start RECORDS TO PROCESS
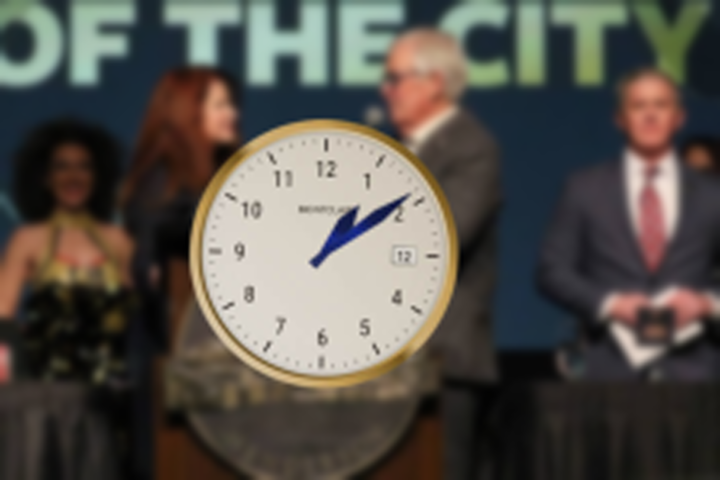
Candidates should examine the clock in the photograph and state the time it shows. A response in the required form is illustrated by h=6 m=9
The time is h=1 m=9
end RECORDS TO PROCESS
start RECORDS TO PROCESS
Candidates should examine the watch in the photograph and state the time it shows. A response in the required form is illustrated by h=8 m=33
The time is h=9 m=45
end RECORDS TO PROCESS
start RECORDS TO PROCESS
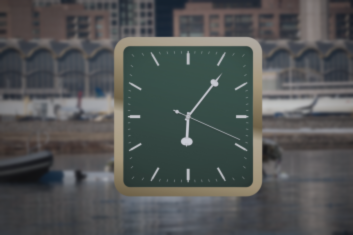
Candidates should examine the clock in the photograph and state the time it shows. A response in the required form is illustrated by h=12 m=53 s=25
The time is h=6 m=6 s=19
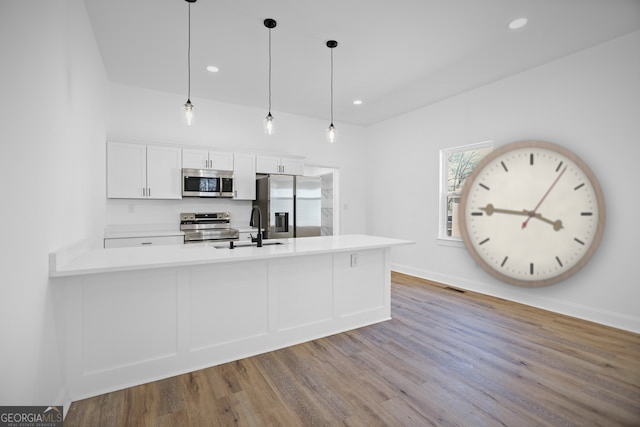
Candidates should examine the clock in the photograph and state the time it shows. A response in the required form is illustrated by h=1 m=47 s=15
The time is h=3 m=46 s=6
end RECORDS TO PROCESS
=== WHAT THIS TASK INVOLVES ===
Could you copy the part that opens with the line containing "h=12 m=53 s=25" and closes with the line containing "The time is h=3 m=46 s=6", both included, leaving the pictures out?

=== COMPLETE RESPONSE ===
Candidates should examine the clock in the photograph and state the time it shows. A response in the required form is illustrated by h=12 m=53 s=25
The time is h=6 m=6 s=19
Candidates should examine the clock in the photograph and state the time it shows. A response in the required form is illustrated by h=1 m=47 s=15
The time is h=3 m=46 s=6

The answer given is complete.